_必須の課題_.
1. パワハラ判例の抜粋では、他の社員の面前で何の犯人扱いをすることがパワハラにあたるとされているか。
2. パワハラ判例の抜粋から、「殴打・足蹴りなど身体的な攻撃」と「ワハラになりますので気をつけてください。」の間を、両端を含めて一字一句変えずに引用してください。
3. パワハラ判例の抜粋を、最後の文の後から書き継ぐ。

判例について繰り返しになりますが、違法性ありと裁判所が認めたケースを紹介します。

殴打・足蹴りなど身体的な攻撃

殴打や足で蹴るなど身体的な攻撃は違法性があります。

人格の否定・誹謗中傷・風説の流布など精神的な攻撃

休暇中に出勤命令をして、その命令を否定したことに対して、辞職を強いるような人格を否定する発言はパワハラだという判例がありますので気をつけてください。

特に中小企業の社長は、有給休暇を取ることを渋ったり、出勤を強要したり、配置換えをするのはパワハラになりますので気をつけてください。

他人を中傷するビラを配布したり、他の社員の面前で横領行為の犯人扱いすることなどもパワハラにあたります。

人間関係からの切り離し

女性社員が産休や育休を取るのは国が認めている権利ですが、これも有給休暇と同じように、中小企業経営者の中にはあまり良く思っていない人が多いです。

_資料_.

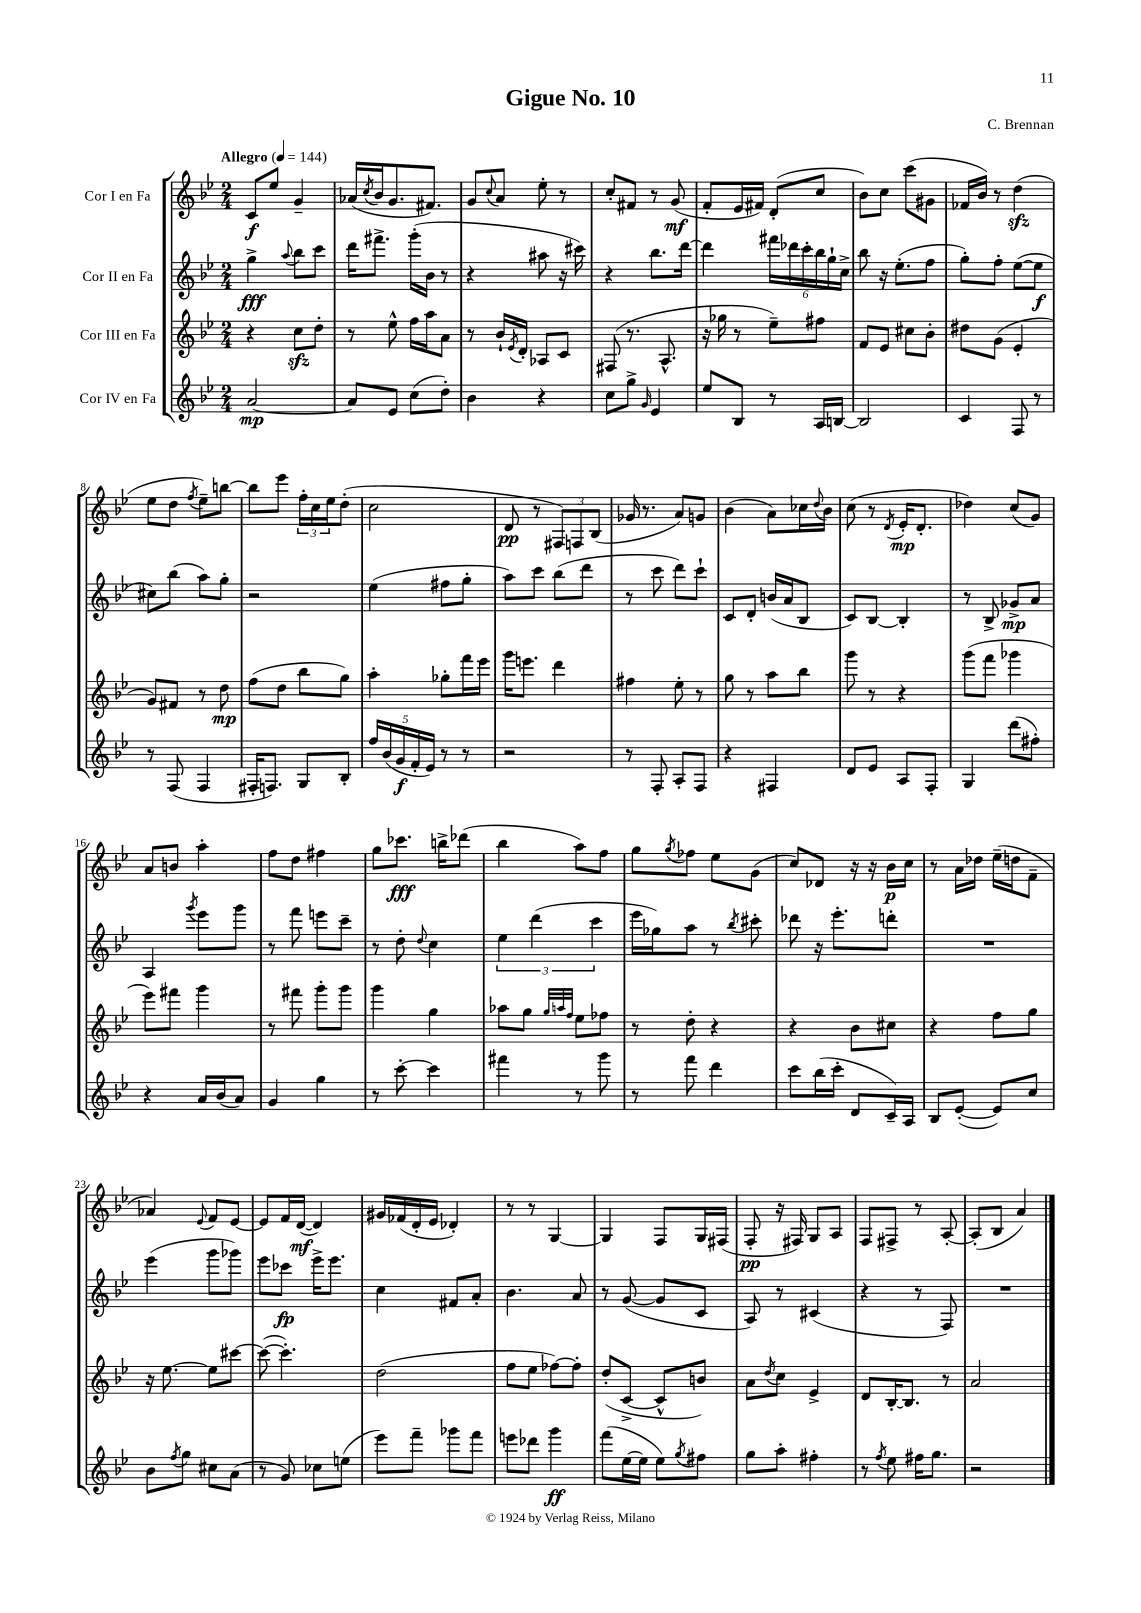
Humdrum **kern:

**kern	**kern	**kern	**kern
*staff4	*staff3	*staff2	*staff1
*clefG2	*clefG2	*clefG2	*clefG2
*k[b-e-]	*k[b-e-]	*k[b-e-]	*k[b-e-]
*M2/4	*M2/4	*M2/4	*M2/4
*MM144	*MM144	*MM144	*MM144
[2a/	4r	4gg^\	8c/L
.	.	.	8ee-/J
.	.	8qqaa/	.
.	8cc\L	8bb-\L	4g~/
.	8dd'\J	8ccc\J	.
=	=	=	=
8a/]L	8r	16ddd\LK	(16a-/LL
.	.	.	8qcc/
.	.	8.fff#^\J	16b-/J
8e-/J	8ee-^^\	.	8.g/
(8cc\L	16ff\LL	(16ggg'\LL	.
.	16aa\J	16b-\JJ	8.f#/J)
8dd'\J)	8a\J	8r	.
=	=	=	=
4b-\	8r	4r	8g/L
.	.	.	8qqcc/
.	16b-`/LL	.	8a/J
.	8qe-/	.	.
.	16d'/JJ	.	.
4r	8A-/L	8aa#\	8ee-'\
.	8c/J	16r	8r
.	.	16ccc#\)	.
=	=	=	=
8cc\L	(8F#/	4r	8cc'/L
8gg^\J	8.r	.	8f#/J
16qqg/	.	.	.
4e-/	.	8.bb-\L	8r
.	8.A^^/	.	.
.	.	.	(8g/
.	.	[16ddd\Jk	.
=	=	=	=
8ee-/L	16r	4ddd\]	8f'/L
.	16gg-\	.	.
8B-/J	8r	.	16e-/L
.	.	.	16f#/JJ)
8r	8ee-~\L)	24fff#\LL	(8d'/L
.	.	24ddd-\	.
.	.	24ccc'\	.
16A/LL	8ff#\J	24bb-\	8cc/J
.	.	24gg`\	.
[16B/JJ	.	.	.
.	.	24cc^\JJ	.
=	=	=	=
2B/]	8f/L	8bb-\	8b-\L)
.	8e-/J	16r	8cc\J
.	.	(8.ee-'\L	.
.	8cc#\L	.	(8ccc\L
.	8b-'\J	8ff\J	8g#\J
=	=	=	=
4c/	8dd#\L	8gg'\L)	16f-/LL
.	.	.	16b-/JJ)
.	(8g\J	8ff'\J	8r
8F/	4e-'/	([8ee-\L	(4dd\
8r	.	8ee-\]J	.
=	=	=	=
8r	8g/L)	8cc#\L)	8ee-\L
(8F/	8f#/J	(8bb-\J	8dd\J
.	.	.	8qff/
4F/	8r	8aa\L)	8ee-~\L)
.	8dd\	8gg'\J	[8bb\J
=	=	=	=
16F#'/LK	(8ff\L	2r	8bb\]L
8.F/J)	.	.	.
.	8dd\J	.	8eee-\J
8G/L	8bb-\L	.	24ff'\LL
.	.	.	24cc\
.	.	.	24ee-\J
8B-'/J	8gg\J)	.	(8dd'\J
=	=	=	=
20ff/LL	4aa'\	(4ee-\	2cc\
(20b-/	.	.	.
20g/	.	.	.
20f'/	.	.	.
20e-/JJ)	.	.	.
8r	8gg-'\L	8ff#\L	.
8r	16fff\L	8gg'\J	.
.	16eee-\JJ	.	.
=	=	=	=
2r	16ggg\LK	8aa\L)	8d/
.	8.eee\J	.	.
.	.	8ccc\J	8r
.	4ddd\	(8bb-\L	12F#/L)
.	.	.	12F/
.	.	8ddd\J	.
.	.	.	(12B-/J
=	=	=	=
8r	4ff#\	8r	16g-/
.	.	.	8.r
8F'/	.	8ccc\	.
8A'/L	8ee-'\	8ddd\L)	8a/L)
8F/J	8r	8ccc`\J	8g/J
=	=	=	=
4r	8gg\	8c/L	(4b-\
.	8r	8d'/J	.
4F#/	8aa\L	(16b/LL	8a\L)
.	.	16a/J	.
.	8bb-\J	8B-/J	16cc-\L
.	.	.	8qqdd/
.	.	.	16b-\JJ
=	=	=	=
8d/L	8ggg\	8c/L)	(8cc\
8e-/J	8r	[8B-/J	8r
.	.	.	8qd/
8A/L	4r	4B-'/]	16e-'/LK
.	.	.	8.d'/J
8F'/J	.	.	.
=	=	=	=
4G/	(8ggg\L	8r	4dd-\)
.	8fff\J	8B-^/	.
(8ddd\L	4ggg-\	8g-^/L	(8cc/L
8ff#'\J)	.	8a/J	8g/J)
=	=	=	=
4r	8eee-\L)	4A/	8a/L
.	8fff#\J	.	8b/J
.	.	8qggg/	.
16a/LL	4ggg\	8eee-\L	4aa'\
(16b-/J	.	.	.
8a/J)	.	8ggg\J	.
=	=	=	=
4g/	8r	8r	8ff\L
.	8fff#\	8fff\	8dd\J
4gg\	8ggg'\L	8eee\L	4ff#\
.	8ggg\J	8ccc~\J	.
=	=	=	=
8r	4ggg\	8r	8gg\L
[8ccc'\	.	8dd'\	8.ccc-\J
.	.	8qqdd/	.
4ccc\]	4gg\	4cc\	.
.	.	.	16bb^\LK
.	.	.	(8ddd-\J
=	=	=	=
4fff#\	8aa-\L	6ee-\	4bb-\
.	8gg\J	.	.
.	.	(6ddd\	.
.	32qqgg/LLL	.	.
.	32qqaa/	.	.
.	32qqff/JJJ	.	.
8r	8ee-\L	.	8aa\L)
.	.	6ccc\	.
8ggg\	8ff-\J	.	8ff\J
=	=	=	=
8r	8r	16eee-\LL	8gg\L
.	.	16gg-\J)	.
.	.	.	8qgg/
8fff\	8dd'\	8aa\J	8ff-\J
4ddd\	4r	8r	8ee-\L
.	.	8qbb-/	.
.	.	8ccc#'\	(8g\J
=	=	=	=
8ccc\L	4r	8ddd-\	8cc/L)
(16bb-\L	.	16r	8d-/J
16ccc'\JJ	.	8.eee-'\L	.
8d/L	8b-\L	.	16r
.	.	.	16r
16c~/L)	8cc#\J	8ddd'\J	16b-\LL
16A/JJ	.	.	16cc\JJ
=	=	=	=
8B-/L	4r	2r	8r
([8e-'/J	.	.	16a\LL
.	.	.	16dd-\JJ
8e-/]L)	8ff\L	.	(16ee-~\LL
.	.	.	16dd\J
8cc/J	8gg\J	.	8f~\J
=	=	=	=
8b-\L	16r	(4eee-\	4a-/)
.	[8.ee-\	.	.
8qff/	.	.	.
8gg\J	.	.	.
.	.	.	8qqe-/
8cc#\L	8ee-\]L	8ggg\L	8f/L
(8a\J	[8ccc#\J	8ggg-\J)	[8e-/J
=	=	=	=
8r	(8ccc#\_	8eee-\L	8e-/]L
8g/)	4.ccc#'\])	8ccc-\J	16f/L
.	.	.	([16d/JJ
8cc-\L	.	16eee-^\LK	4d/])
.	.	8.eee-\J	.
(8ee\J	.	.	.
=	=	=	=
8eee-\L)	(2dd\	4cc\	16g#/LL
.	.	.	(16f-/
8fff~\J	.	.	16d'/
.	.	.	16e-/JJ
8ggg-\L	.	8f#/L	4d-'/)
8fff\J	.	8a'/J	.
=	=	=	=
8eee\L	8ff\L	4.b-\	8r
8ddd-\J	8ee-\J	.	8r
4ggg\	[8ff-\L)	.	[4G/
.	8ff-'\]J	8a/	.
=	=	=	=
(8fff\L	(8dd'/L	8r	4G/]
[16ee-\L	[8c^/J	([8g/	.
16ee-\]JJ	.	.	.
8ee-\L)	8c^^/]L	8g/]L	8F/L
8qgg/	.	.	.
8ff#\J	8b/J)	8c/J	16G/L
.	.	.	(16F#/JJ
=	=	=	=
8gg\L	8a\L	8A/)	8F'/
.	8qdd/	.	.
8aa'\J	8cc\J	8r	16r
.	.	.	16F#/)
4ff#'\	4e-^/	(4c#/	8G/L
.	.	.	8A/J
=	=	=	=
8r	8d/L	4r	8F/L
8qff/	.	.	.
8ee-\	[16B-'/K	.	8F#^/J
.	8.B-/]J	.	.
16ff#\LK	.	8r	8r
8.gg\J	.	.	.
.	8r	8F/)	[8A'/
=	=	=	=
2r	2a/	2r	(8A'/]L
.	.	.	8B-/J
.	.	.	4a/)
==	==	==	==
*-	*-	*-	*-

_課題ごとの回答_.
1. 横領行為の犯人扱いです。

2.
殴打・足蹴りなど身体的な攻撃

殴打や足で蹴るなど身体的な攻撃は違法性があります。

人格の否定・誹謗中傷・風説の流布など精神的な攻撃

休暇中に出勤命令をして、その命令を否定したことに対して、辞職を強いるような人格を否定する発言はパワハラだという判例がありますので気をつけてください。

特に中小企業の社長は、有給休暇を取ることを渋ったり、出勤を強要したり、配置換えをするのはパワハラになりますので気をつけてください。

3.
産休を取ったことを理由に仕事を外して4年半別室に隔離して、さらに7年近く自宅研修させるという事例があったようですが、これはパワハラだという判例が出ています。

もう一つは、意に沿わない従業員に対して退職に追い込むために転勤のような配転命令を発令して、他の従業員を扇動して退職勧奨するということもパワハラです。

中小企業の経営者の方はやりがちですが、そういうことは時代遅れですから止めてください。

過大な要求

1年以上他の従業員より高いレベルを設定して、未達成を理由に人前で叱責するというのもいじめです。

それから、業務上の必要がない命令として、接触事故を起こした運転手に対して、1か月間にわたり炎天下で草むしりをさせたというパワハラの判例があります。

それから、販売目標未達成の罰として、研修会でイベント用のコスチュームを着させるなど辱めを与えることもパワハラです。

目標未達成だったから宴会で裸で踊れとか、仮装して踊れということはパワハラです。

過小な要求

管理職を退職させるため、受付窓口業務に配置転換するなど全く出来ない仕事に就かせること等です。

それから、内部通報した社員を新入社員と同じ職務に配置転換するということもパワハラです。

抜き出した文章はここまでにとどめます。